Exercise details:
Transcribe only the lines of the listing below from the one holding "213: (47, 127)" through the one holding "218: (29, 157)", inclusive, without any change.

Exercise data:
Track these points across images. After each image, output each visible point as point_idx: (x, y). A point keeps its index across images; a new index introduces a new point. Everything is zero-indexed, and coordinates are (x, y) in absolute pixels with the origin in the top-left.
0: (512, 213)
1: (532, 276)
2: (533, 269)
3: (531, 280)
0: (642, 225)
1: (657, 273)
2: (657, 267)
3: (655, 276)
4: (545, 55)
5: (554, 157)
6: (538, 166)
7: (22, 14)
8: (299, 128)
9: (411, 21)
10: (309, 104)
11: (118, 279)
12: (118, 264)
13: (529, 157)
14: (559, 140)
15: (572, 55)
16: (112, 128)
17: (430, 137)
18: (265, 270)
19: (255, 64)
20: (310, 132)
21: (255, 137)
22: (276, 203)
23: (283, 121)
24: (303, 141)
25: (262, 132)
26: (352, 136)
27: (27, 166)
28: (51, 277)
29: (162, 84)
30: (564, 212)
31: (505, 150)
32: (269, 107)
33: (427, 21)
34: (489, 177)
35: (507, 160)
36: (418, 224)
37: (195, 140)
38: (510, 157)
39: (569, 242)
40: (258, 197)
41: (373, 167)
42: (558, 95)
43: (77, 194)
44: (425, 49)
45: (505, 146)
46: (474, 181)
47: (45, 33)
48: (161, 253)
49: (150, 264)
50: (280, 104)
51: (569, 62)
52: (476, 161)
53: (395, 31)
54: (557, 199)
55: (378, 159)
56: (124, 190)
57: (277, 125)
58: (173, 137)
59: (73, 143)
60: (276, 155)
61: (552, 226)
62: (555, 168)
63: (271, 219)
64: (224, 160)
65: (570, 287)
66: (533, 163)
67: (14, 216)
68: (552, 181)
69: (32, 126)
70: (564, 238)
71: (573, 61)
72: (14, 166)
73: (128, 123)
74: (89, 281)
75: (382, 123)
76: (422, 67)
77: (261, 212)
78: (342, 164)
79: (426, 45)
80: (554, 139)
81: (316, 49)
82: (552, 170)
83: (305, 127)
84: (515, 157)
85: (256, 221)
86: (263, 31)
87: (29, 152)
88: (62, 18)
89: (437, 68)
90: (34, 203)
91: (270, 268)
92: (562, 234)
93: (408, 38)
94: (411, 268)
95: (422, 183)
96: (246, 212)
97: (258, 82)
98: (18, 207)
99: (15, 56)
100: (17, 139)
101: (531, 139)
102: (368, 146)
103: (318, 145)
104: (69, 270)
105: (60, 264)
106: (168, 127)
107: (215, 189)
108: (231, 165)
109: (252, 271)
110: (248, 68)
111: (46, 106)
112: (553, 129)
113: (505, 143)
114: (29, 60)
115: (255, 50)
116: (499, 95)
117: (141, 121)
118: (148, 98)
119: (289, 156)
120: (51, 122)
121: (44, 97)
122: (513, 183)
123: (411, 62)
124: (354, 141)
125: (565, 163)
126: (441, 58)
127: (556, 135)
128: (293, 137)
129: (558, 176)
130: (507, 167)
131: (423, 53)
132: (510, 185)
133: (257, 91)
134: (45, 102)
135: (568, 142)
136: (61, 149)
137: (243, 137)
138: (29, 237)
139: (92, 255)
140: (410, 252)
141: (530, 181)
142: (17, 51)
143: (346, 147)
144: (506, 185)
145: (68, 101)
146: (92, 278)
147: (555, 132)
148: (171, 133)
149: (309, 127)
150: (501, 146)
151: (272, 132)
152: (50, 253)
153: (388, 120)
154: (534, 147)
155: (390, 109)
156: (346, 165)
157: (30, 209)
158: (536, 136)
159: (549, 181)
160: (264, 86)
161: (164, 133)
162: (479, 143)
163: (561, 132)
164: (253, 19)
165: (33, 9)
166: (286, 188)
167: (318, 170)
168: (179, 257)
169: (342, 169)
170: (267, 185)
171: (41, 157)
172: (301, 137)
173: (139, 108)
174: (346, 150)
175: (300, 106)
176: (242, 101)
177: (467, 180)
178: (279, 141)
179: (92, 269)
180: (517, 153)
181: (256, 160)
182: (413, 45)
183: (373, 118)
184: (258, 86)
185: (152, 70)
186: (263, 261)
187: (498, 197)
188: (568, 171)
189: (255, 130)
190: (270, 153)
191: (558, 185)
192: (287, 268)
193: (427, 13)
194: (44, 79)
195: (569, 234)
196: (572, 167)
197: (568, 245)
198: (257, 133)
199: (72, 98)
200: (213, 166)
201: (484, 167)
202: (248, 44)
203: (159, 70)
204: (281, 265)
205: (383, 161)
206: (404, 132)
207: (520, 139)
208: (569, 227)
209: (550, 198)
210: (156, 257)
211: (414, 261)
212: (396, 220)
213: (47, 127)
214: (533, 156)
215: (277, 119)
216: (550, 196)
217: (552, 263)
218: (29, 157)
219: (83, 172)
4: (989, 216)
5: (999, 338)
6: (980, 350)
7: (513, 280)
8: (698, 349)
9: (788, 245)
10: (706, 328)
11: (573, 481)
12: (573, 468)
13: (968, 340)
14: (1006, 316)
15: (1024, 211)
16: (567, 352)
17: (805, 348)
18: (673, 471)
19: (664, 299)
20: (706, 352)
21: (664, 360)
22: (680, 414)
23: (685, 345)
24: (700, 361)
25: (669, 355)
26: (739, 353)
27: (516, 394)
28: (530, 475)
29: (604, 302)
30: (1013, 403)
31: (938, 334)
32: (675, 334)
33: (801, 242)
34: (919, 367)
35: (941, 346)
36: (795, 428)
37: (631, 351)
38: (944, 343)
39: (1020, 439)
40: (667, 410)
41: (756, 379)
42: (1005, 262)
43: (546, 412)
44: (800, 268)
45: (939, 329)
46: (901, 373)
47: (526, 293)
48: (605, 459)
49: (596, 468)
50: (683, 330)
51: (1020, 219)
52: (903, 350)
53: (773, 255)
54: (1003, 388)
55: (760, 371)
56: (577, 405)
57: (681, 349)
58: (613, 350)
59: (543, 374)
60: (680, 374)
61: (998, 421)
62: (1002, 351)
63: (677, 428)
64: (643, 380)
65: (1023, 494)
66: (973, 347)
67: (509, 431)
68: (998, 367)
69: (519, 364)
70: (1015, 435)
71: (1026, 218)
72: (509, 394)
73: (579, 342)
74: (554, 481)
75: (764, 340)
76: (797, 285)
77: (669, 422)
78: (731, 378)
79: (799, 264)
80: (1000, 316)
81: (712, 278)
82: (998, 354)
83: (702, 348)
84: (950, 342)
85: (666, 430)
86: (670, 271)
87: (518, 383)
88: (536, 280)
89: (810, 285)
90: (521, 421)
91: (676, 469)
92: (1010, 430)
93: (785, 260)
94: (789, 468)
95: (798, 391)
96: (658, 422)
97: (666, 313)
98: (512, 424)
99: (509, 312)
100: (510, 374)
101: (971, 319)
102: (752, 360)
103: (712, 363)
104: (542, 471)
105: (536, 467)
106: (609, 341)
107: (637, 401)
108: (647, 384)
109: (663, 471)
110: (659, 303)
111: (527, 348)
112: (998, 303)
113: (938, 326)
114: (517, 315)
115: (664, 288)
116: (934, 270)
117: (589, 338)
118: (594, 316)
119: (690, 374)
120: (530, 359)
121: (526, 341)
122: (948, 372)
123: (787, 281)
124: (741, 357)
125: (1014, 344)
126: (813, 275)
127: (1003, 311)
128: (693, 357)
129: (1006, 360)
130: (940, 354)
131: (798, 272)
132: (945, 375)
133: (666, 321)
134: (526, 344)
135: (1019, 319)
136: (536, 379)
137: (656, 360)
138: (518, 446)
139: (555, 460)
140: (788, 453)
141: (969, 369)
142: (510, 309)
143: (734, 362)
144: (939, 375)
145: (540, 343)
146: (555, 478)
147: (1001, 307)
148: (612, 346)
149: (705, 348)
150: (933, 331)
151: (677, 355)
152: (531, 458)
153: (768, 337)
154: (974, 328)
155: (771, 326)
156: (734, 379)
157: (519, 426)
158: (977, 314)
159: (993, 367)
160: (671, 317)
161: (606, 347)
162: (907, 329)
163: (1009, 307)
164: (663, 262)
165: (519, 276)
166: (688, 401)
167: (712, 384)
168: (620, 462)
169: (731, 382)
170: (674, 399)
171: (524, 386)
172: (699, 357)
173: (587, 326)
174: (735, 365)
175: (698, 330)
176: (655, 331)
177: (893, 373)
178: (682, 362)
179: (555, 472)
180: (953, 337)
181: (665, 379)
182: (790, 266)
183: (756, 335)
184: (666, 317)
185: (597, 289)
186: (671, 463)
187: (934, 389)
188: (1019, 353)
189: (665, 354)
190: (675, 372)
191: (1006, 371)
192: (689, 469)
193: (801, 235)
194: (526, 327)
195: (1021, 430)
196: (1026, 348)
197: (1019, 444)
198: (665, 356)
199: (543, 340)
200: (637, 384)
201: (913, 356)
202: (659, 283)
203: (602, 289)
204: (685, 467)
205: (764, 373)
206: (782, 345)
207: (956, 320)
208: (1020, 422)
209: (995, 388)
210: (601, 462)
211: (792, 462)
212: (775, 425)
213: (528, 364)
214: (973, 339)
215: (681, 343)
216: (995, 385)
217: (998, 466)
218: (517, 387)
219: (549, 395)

Result of this exercise:
213: (47, 127)
214: (533, 156)
215: (277, 119)
216: (550, 196)
217: (552, 263)
218: (29, 157)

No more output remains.